• Work request:
Write back every entry exactly as it reads, with the pictures left behind.
BEGIN Recorded information
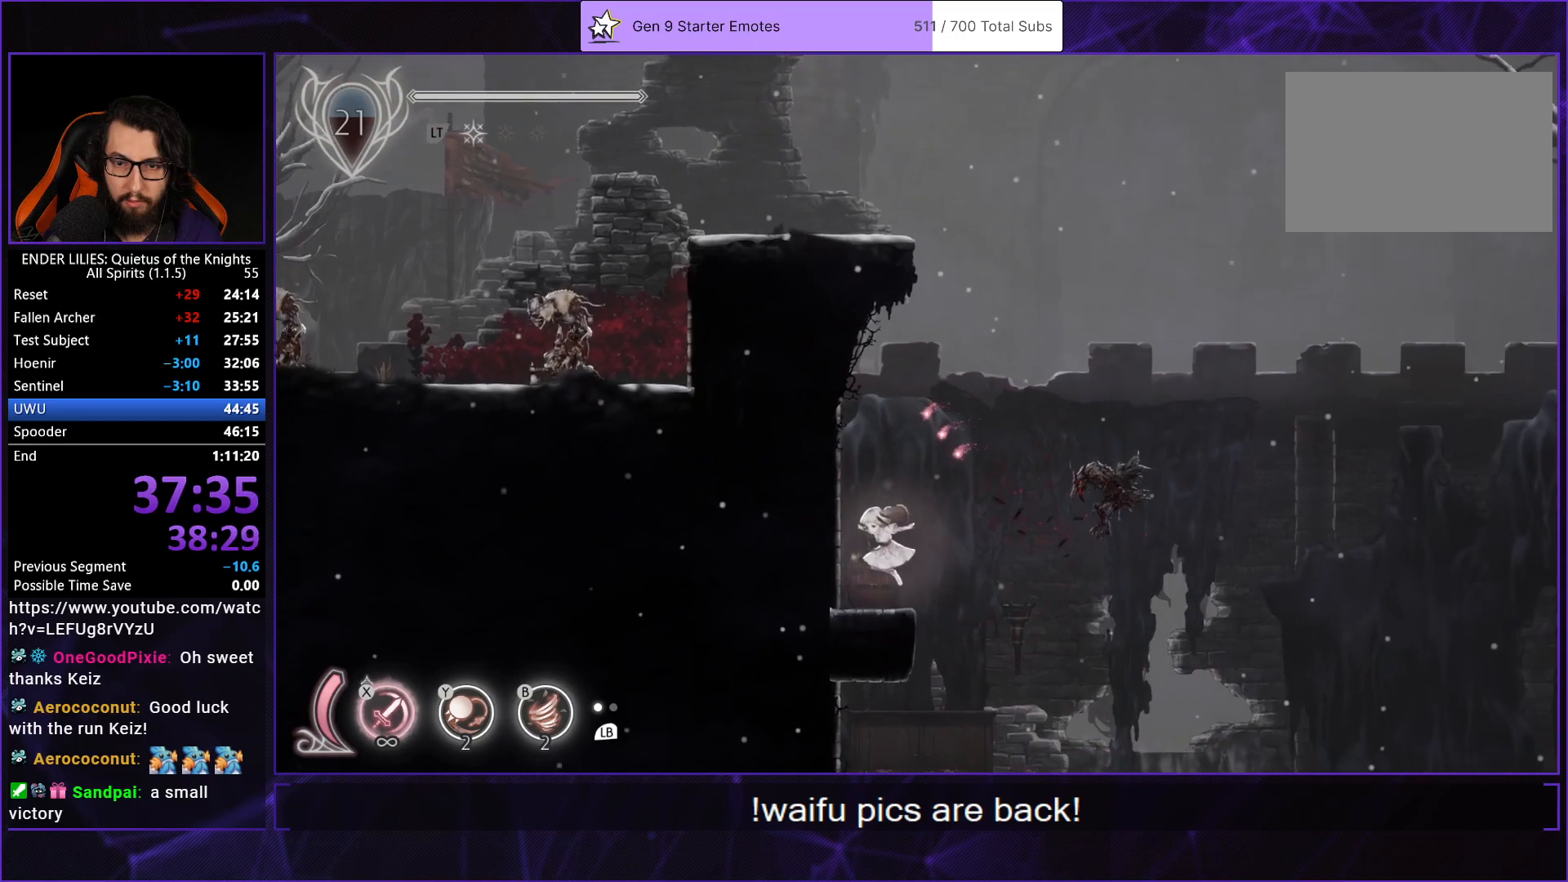
{"buttons": ["X", "L2", "R2", "DPAD_DOWN"], "left_stick": "center", "right_stick": "center", "button_events": [[83, "DPAD_RIGHT", "down"], [133, "A", "down"], [367, "DPAD_RIGHT", "up"], [383, "A", "up"], [417, "DPAD_DOWN", "down"], [433, "X", "down"]]}
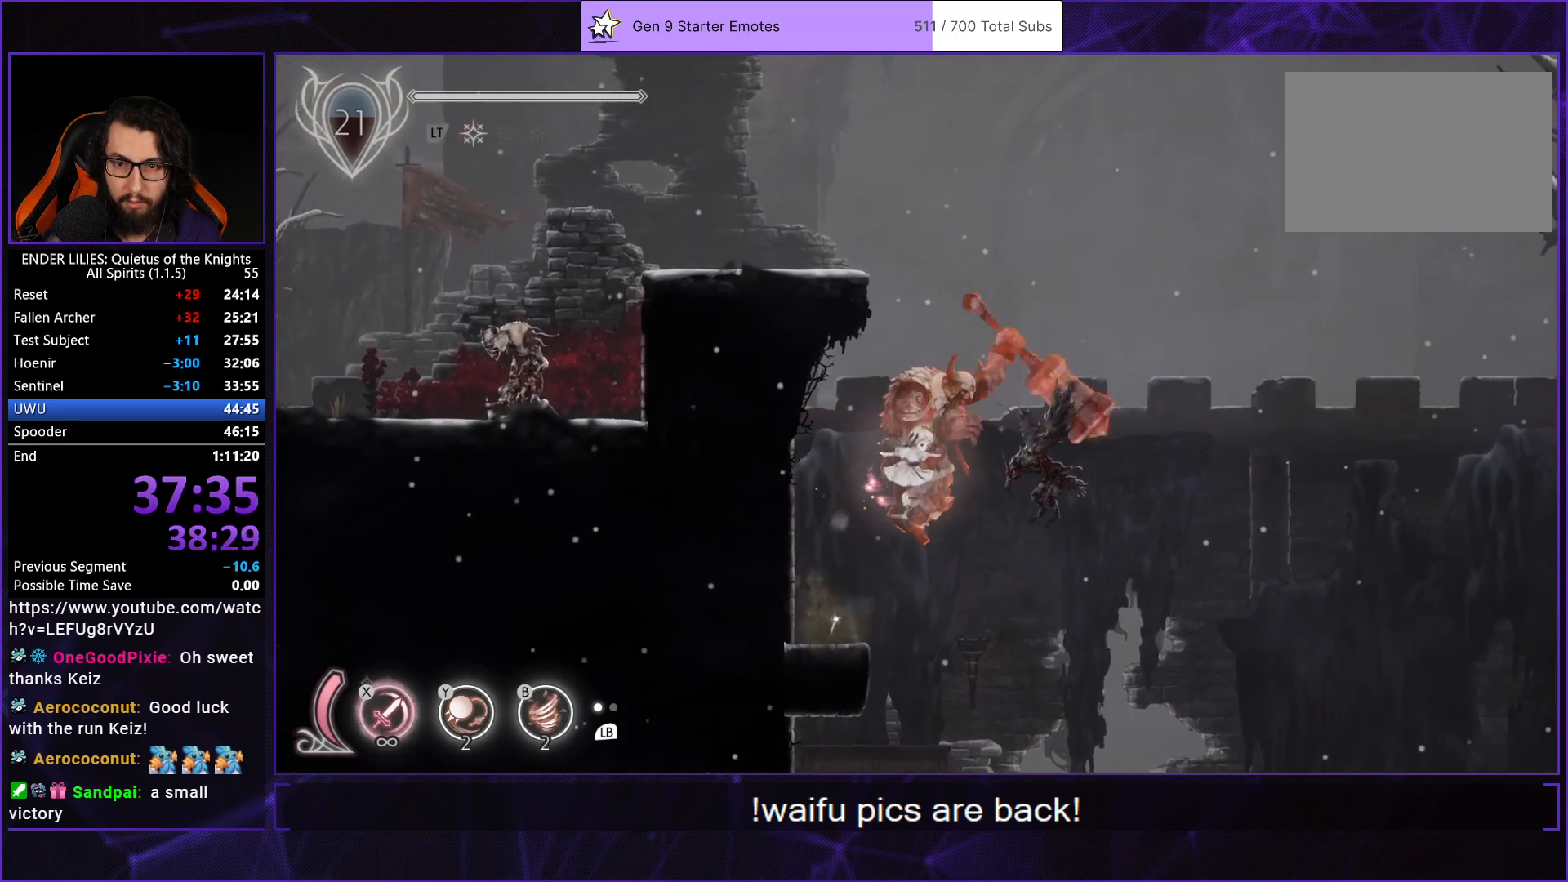
{"buttons": ["A", "L2", "R2", "DPAD_LEFT"], "left_stick": "center", "right_stick": "center", "button_events": [[67, "DPAD_DOWN", "up"], [100, "X", "up"], [200, "A", "down"], [250, "DPAD_LEFT", "down"]]}
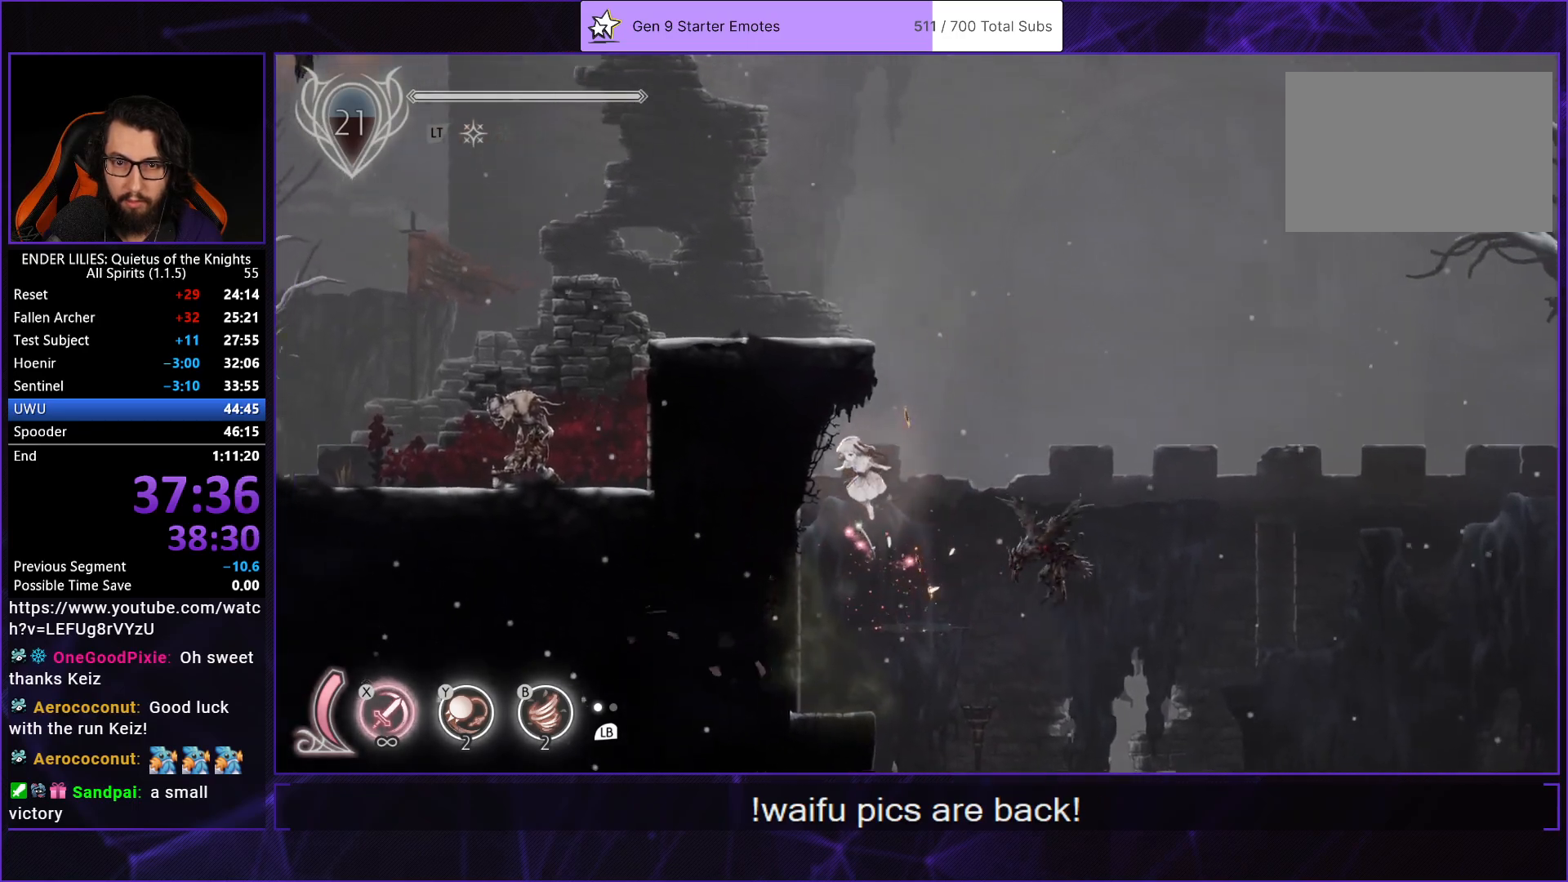
{"buttons": ["L1", "L2", "R2"], "left_stick": "center", "right_stick": "center", "button_events": [[100, "A", "up"], [117, "DPAD_LEFT", "up"], [250, "DPAD_RIGHT", "down"], [333, "DPAD_RIGHT", "up"], [500, "L1", "down"]]}
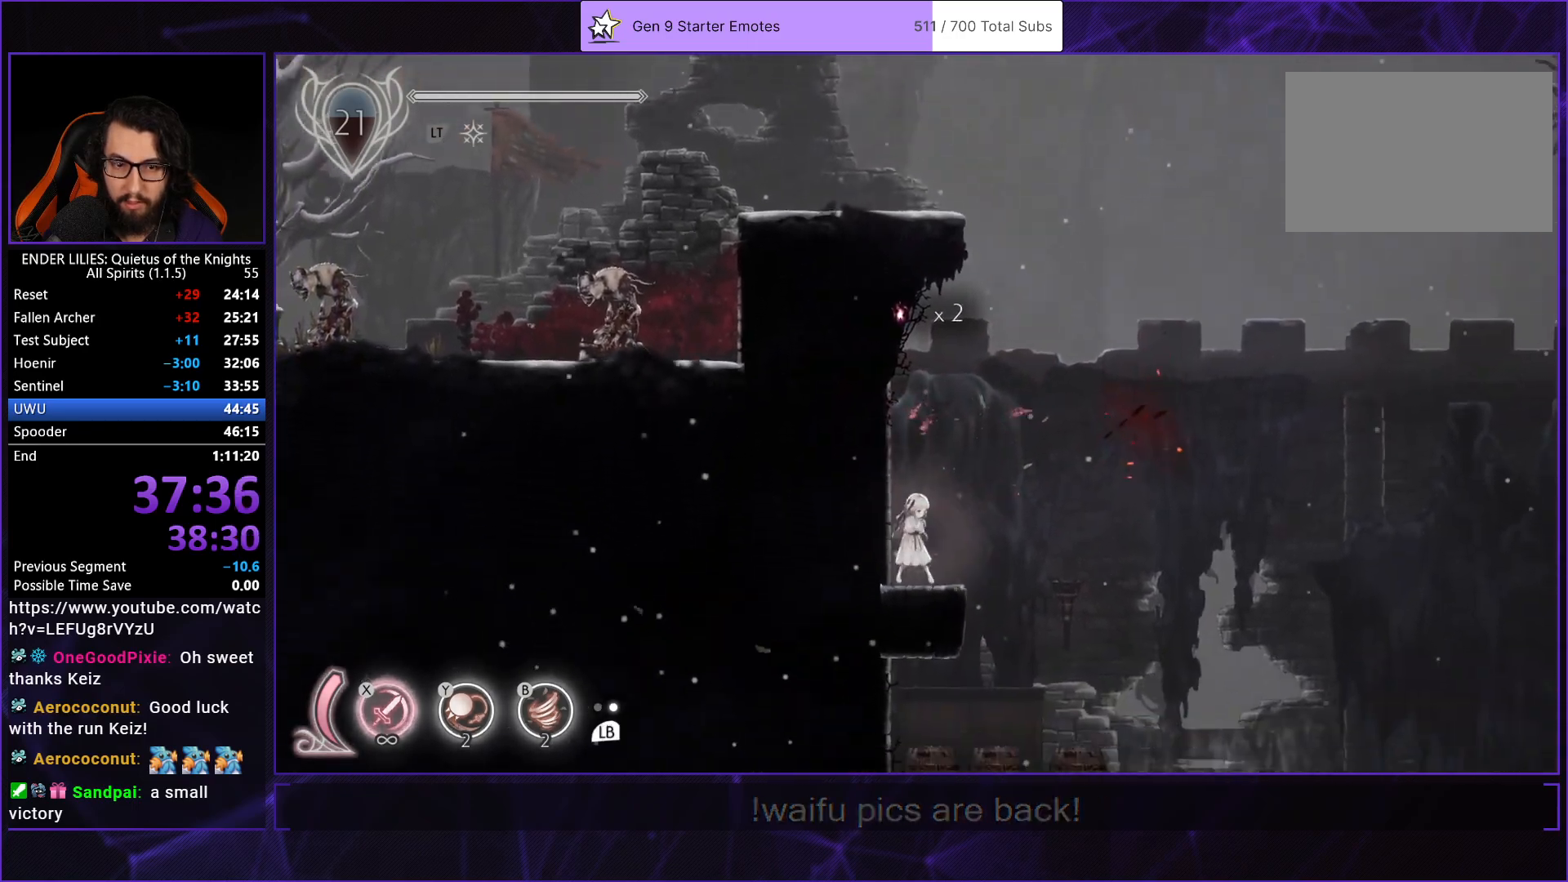
{"buttons": ["X", "L2", "R2", "DPAD_LEFT"], "left_stick": "center", "right_stick": "center", "button_events": [[100, "L1", "up"], [150, "DPAD_RIGHT", "down"], [233, "A", "down"], [400, "DPAD_RIGHT", "up"], [417, "DPAD_LEFT", "down"], [450, "A", "up"], [483, "X", "down"]]}
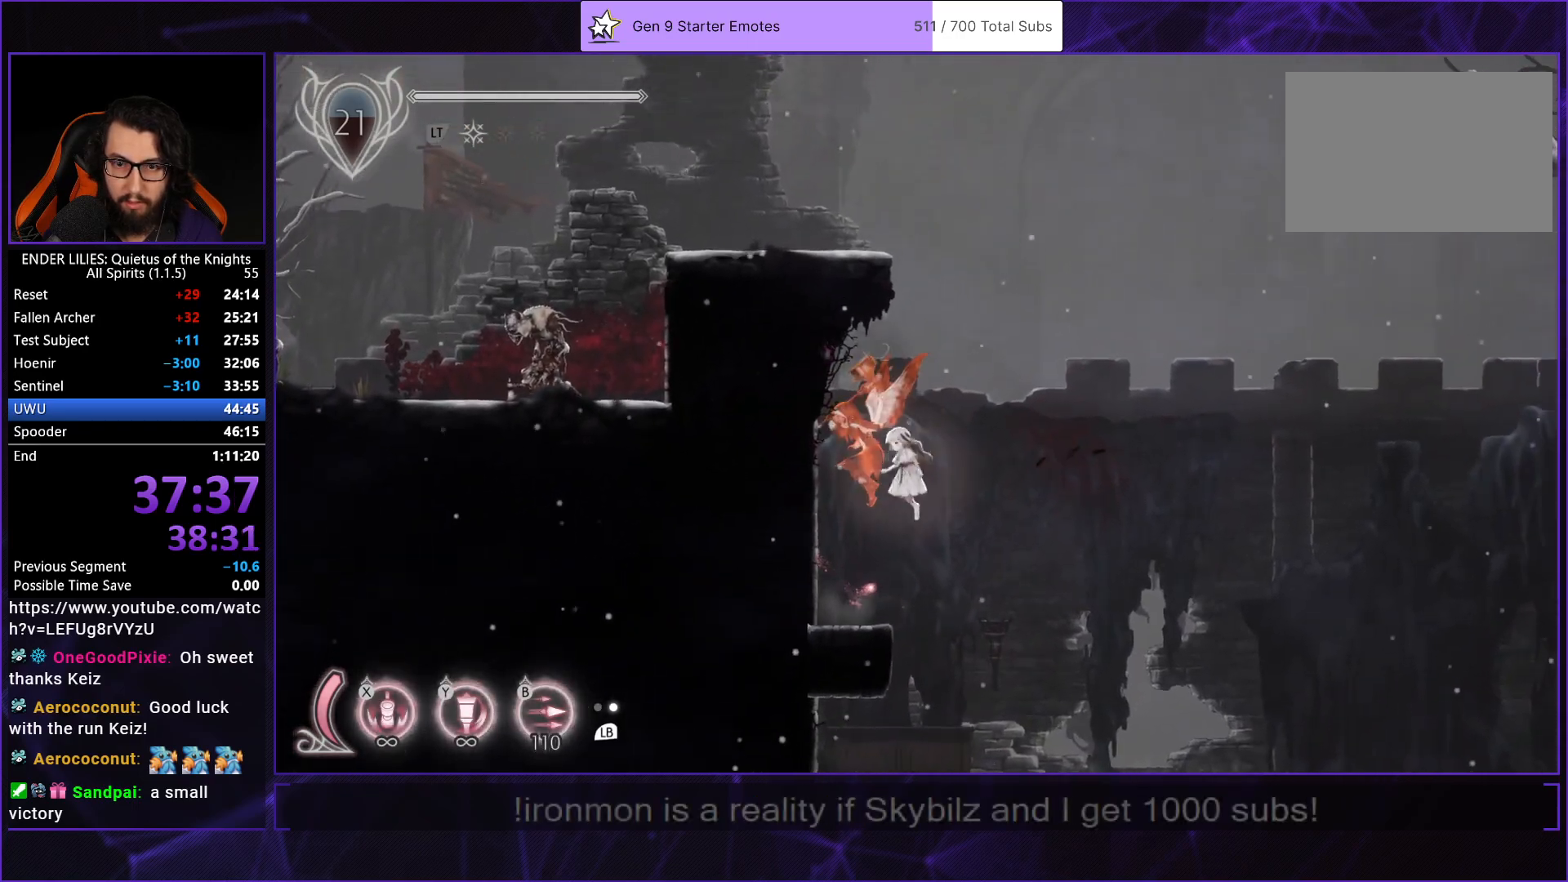
{"buttons": ["X", "L2", "R2"], "left_stick": "center", "right_stick": "center", "button_events": [[83, "DPAD_LEFT", "up"]]}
END Recorded information
• The answer:
{"buttons": ["X", "L2", "R2", "DPAD_DOWN"], "left_stick": "center", "right_stick": "center", "button_events": [[83, "DPAD_RIGHT", "down"], [133, "A", "down"], [367, "DPAD_RIGHT", "up"], [383, "A", "up"], [417, "DPAD_DOWN", "down"], [433, "X", "down"]]}
{"buttons": ["A", "L2", "R2", "DPAD_LEFT"], "left_stick": "center", "right_stick": "center", "button_events": [[67, "DPAD_DOWN", "up"], [100, "X", "up"], [200, "A", "down"], [250, "DPAD_LEFT", "down"]]}
{"buttons": ["L1", "L2", "R2"], "left_stick": "center", "right_stick": "center", "button_events": [[100, "A", "up"], [117, "DPAD_LEFT", "up"], [250, "DPAD_RIGHT", "down"], [333, "DPAD_RIGHT", "up"], [500, "L1", "down"]]}
{"buttons": ["X", "L2", "R2", "DPAD_LEFT"], "left_stick": "center", "right_stick": "center", "button_events": [[100, "L1", "up"], [150, "DPAD_RIGHT", "down"], [233, "A", "down"], [400, "DPAD_RIGHT", "up"], [417, "DPAD_LEFT", "down"], [450, "A", "up"], [483, "X", "down"]]}
{"buttons": ["X", "L2", "R2"], "left_stick": "center", "right_stick": "center", "button_events": [[83, "DPAD_LEFT", "up"]]}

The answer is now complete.